• **TEXT PROVIDED**:
BEGIN

A scant 200 years after Jesus of Nazareth was crucified, the faithful in Alexandria, Egypt got curious about when exactly Jesus had been born. There were no records, of course. And in loo of any, the magi came up with a magical answer.  Now, Matthew, Mark and Luke all said Jesus had been crucified on the morning after the Jewish “Passover” meal – putting his death squarely in the spring. But the Alexandrian magi decided it would be magical, meaning religious, if Jesus had been conceived on the same date on which he would die 33 years later. Nine months after the Jewish spring festival of Passover, comes the Jewish mid-winter festival of Hanukkah. And that, as near as I can tell, is the first compromise explaining how Jesus came be born on 25 December.
It didn't hurt that the popular god Mithra (above) and the even more popular the Unconquered Sun god,  Sol Invictis (below), were already sharing that birthday. As Christian mouthpiece Cyprian of Carthage pointed out not long before losing his head in 258 of the Common Era, “Oh, how wonderfully acted Providence that on that day on which that Sun was born . . . Christ should be born."

END

• **PROBLEM 1**:
According to the passage on the date of Jesus's birth, in what year did Cyprian of Carthage lose his head?
• **PROBLEM 2**:
Carry on the passage about how Jesus's birth came to fall on 25 December, starting after its final sentence.

• **DATASET EXTRACT**:
BEGIN

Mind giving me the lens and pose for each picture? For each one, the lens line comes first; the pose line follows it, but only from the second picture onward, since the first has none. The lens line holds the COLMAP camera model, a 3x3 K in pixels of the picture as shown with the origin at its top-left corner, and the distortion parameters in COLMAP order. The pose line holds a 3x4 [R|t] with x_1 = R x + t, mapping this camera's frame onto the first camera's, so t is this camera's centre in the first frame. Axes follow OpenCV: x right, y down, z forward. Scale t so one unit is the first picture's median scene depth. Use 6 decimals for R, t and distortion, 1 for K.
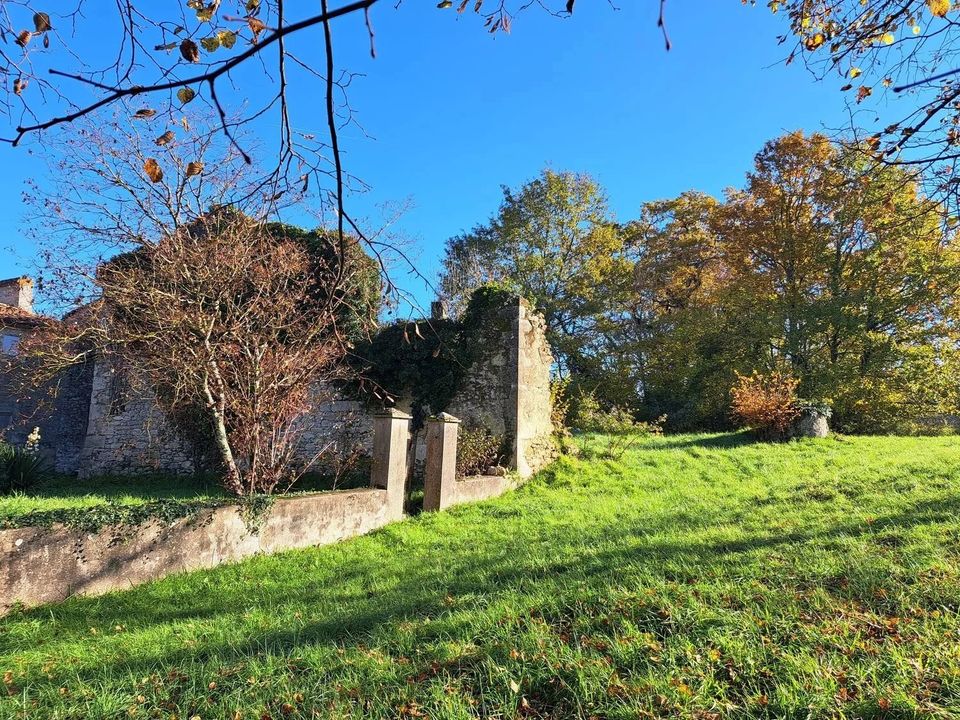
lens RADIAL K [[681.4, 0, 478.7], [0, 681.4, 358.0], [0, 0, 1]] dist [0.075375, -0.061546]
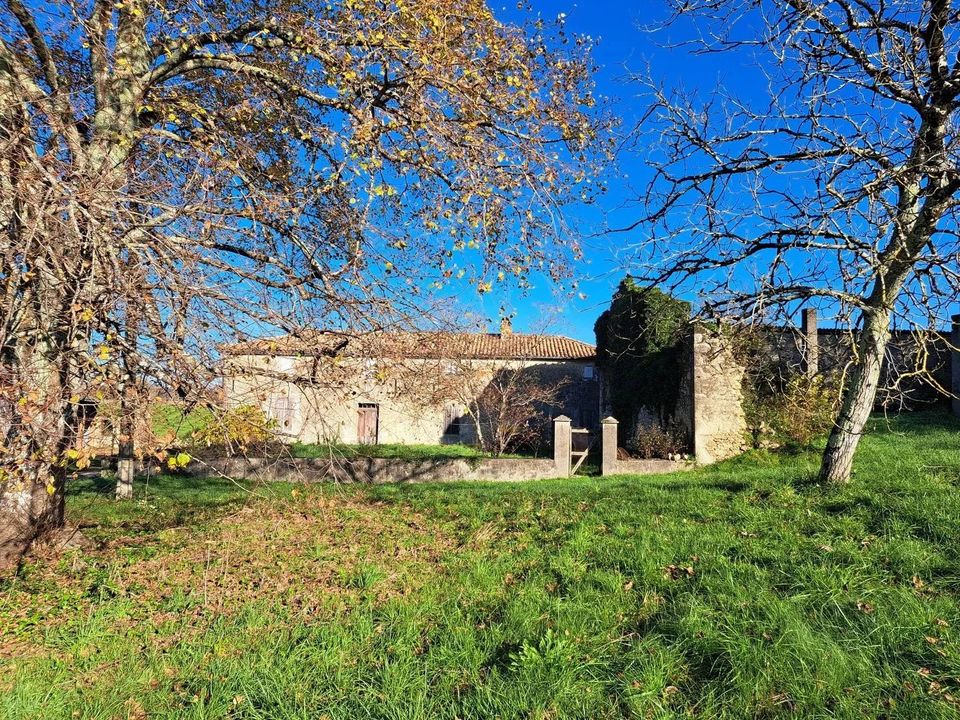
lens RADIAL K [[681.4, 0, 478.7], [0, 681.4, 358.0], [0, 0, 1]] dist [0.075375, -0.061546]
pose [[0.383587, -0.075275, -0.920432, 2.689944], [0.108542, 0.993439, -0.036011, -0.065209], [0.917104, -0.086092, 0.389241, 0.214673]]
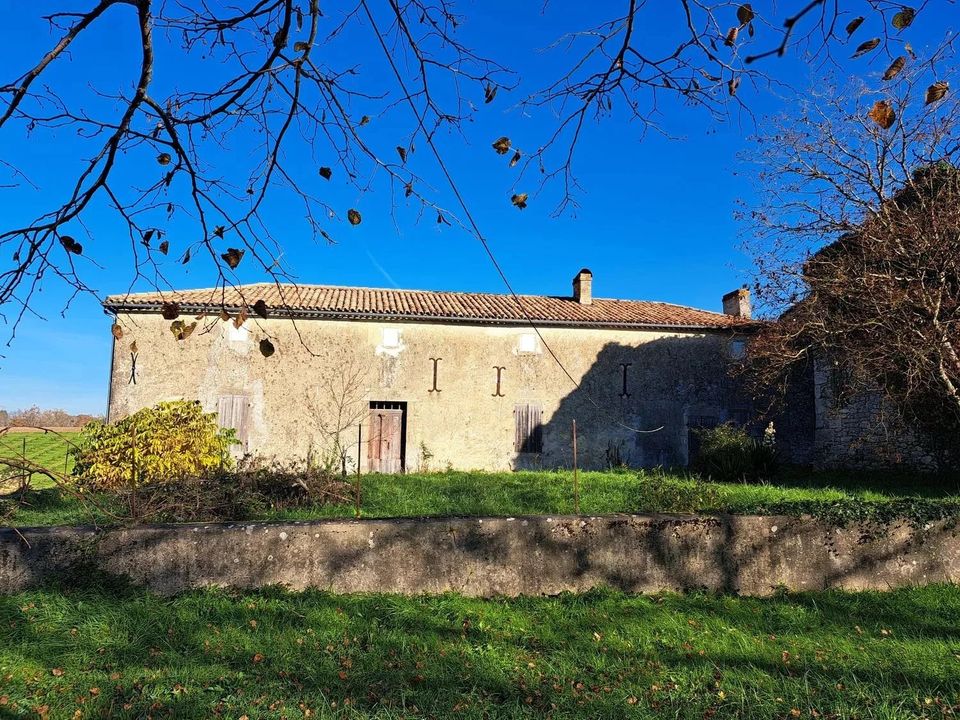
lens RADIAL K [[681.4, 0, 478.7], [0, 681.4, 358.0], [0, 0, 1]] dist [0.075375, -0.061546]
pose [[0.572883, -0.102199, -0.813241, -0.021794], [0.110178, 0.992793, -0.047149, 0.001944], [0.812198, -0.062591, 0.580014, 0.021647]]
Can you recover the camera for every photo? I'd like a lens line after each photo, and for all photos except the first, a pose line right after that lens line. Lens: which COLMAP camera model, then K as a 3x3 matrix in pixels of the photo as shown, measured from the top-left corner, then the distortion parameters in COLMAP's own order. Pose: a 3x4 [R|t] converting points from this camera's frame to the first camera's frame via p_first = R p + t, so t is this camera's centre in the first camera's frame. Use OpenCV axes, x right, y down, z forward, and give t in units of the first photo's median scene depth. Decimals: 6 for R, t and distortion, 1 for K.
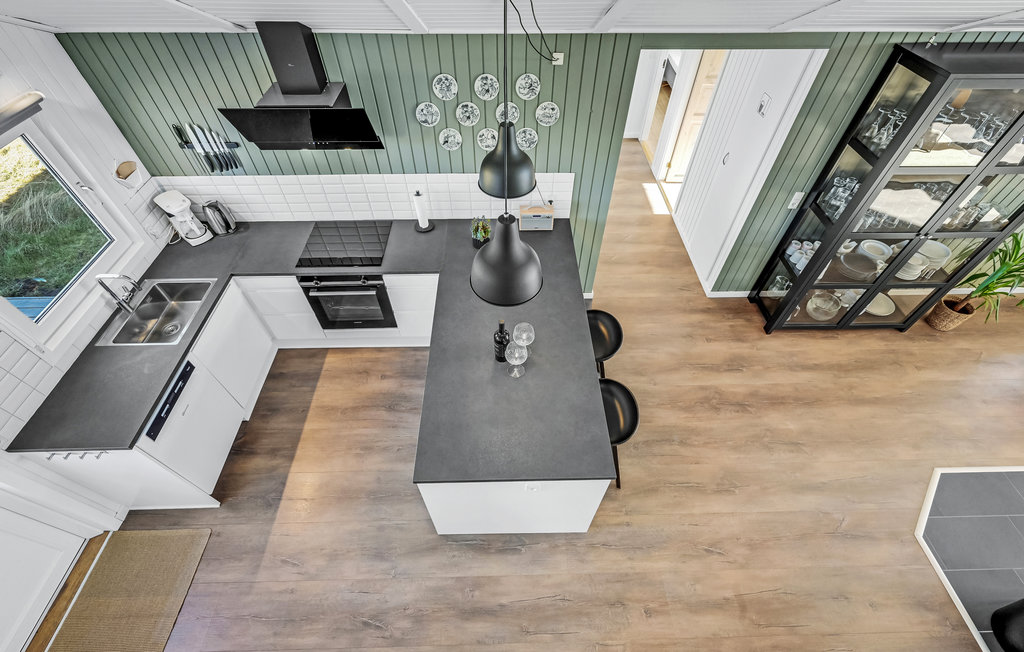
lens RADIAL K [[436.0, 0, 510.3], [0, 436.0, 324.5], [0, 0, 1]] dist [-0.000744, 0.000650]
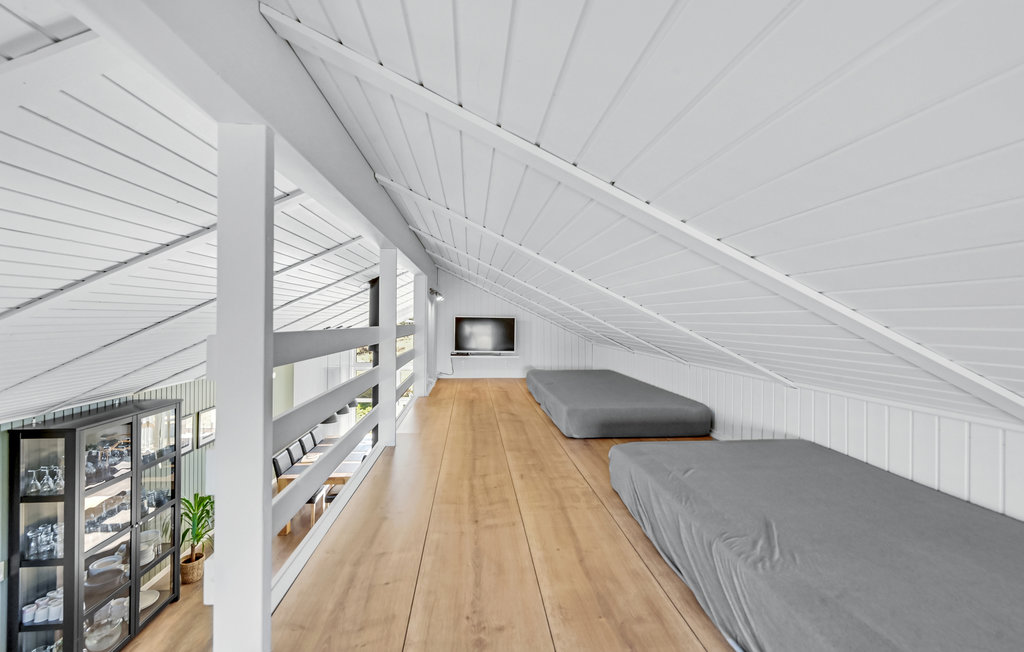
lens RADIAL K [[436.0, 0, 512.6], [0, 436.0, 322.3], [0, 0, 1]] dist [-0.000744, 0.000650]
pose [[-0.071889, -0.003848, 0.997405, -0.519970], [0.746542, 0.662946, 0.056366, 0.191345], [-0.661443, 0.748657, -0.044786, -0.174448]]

END
BEGIN

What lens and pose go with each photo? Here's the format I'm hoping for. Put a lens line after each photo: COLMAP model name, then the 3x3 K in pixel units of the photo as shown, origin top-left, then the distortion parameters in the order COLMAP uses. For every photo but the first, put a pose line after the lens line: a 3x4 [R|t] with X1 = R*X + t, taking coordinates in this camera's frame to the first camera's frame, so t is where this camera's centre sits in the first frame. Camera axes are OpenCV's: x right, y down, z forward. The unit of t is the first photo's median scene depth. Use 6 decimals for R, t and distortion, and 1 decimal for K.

END
BEGIN

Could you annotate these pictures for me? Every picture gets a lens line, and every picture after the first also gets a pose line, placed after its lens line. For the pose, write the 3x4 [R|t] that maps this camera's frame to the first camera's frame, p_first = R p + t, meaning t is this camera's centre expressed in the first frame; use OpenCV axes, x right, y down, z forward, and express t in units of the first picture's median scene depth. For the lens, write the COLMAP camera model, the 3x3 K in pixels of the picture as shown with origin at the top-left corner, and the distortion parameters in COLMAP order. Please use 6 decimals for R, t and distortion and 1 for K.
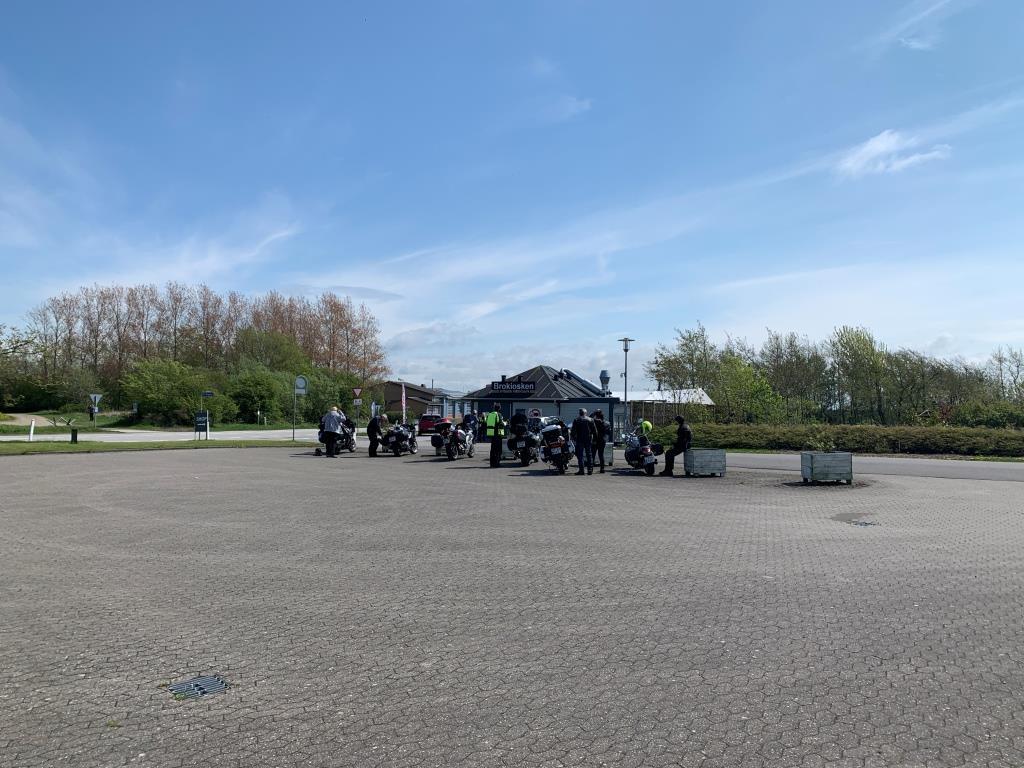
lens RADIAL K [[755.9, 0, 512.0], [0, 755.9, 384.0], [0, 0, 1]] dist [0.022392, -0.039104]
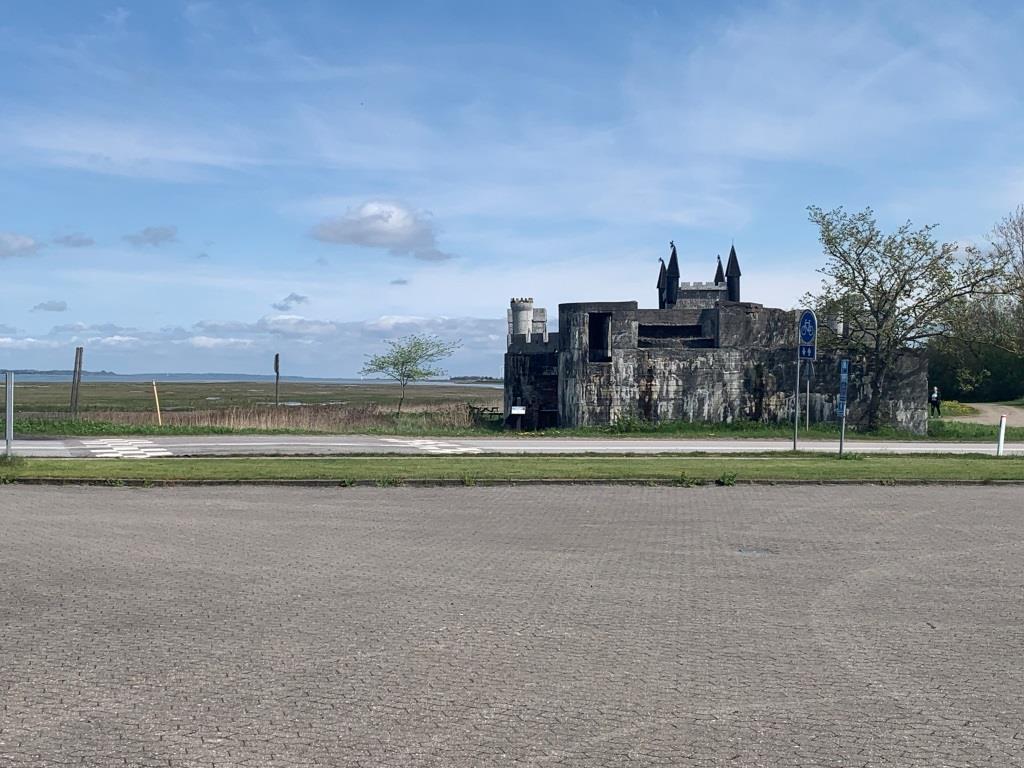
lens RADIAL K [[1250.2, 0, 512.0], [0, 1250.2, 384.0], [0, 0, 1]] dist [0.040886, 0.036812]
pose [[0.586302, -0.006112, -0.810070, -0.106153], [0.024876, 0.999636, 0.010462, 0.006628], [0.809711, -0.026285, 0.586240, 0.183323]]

END

• **EXERCISE RESULT 1**:
258 of the Common Era

• **EXERCISE RESULT 2**:
So now Christians could join the pagans in celebrating the birth of their gods – small “g” - alongside the birth of The God – large “G” - despite all the un-Christian behavior associated with the celebrations - over eating and boozing and dancing and sexually suggestive behavior like singing naked in the streets. And not long after this popular idea reached Constantinople, so did Saint Nicholas.
Now, for most of the last 1,300 years the Catholic Church has celebrated Nicholas as Bishop of the rich port of Myrna, on the southern coast of what is today Turkey. But while most early saints achieved sainthood by either being eaten by lions, stoned to death, lost their heads like Cyprian, or – a lucky few – were crucified Christ-like for refusing to renounce their faith. 
However, Nicholas (above) died of old age and in his own bed. All he did to achieve sainthood was give his entire inheritance to poor children. Well, to the church, of course, to feed and clothe poor children. To the average Christian that made Nicholas, who died on 6 December, 343 C.E., a saint. It also helped that “manna” periodically dripped from his tomb, and was sold as a miracle cure-all. Still the church officials, who mostly depended on rich people for their operating funds, have never been entirely convinced about this poverty being good for the soul, thing.  So it was not with their help, but the rise of Islam a couple of hundred years later that, started Saint Nicholas on the road to his north pole workshop.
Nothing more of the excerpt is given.